I know there are conditions where H20 will change phase at temps below 32 deg. F. Can there be warm ice, however?
Yes, just recently published, AFAIK…
My google fu is weak today, but back in the Pleistocene (well, ok, college in the late 80s), we were taught about how there are several types of ice which form under different conditions and have different chrystallographic forms. You can obtain “normal” ice at temperatures higher than 32F by manipulating the pressure, IIRC it was unusual in that you had to lower it where for most substances you’d have to raise it (seeding methods like that one linked by Jersey Frank were theoretical at the time).
ETA: Eureka! Not recommended for the weak of Physics.
Yep, melting point is variable based on pressure. The melting points you see in charts are the melting point at a standard pressure. Interestingly, if temperature and pressure are at the “triple point” you can have water in all three forms. A similar phenomenon you sometimes see on the ocean in cold climates is an iceberg sitting in water with water vapor rising off of it, which makes for a pretty picture… Although, for the phase diagram of water, regular ice doesn’t form at higher temperatures, but other types of ice do.
I’ve scraped ice off my windshield on many mornings when the air temp is above 32 degrees.

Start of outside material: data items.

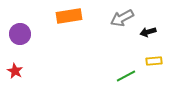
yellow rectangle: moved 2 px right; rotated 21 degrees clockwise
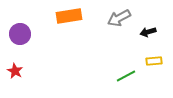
gray arrow: moved 3 px left
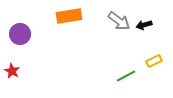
gray arrow: moved 3 px down; rotated 115 degrees counterclockwise
black arrow: moved 4 px left, 7 px up
yellow rectangle: rotated 21 degrees counterclockwise
red star: moved 3 px left
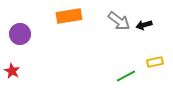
yellow rectangle: moved 1 px right, 1 px down; rotated 14 degrees clockwise
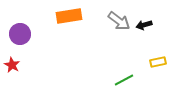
yellow rectangle: moved 3 px right
red star: moved 6 px up
green line: moved 2 px left, 4 px down
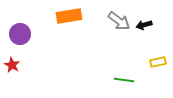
green line: rotated 36 degrees clockwise
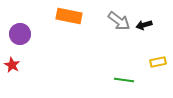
orange rectangle: rotated 20 degrees clockwise
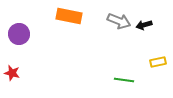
gray arrow: rotated 15 degrees counterclockwise
purple circle: moved 1 px left
red star: moved 8 px down; rotated 14 degrees counterclockwise
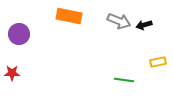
red star: rotated 14 degrees counterclockwise
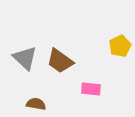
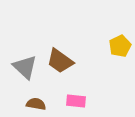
gray triangle: moved 9 px down
pink rectangle: moved 15 px left, 12 px down
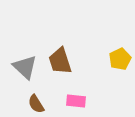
yellow pentagon: moved 13 px down
brown trapezoid: rotated 36 degrees clockwise
brown semicircle: rotated 132 degrees counterclockwise
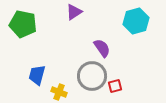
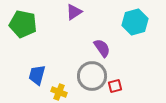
cyan hexagon: moved 1 px left, 1 px down
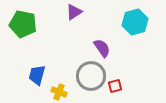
gray circle: moved 1 px left
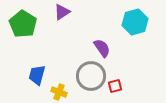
purple triangle: moved 12 px left
green pentagon: rotated 20 degrees clockwise
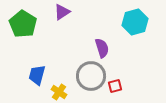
purple semicircle: rotated 18 degrees clockwise
yellow cross: rotated 14 degrees clockwise
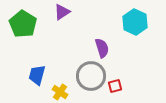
cyan hexagon: rotated 20 degrees counterclockwise
yellow cross: moved 1 px right
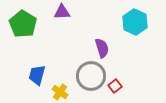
purple triangle: rotated 30 degrees clockwise
red square: rotated 24 degrees counterclockwise
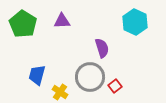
purple triangle: moved 9 px down
gray circle: moved 1 px left, 1 px down
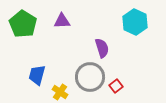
red square: moved 1 px right
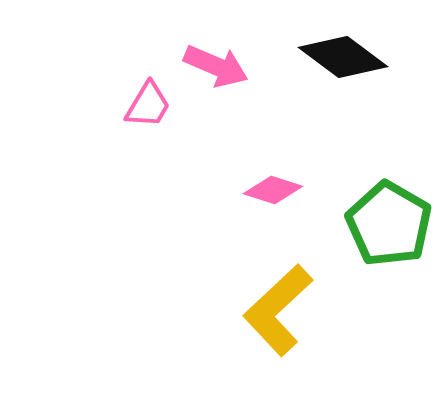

But most likely your windshield was below 32 degrees.
During the night, your windshield radiates heat away into the night sky, and if the air is fairly calm, radiates enough that it can drop below the temp of the air. Thats why clear nights feel a bit cooler that cloudy ones.
And its easy to see evidence of this effect. Look at houses that have frost formed on them. You’ll often see frost parts of the roof that are well exposed to the sky. Parts that are well covered by trees will often not have frost on them (assuming this was a marginal night and not a really cold one).
The phase diagram for water is actually pretty interesting. Most substances have a line/curve with a positive slope for the solid/liquid boundary meaning as pressure goes up it takes higher temperatures to form the solid. Water has a negative slope meaning their is a fairly narrow range (between about 1 atm and .005 atm) where you can form water at higher temperatures than 0 degrees C. Even at a pressure that allows you to max out temperature though it would still only form at 0.01 degrees C.
Yes. If you’re driving along, and all the banks say the temperature is 42F, and it’s windy and drizzling, and then you drive over a long bridge–expect ice. (The thing I never understood about wind chill–they say it makes it “feel like” a lower temperature. But apparently, it can also make it actually a lower temperature, hence if the temperature drops to a daily low of 42F, the bridge can still be cold enough that the drizzle will freeze.)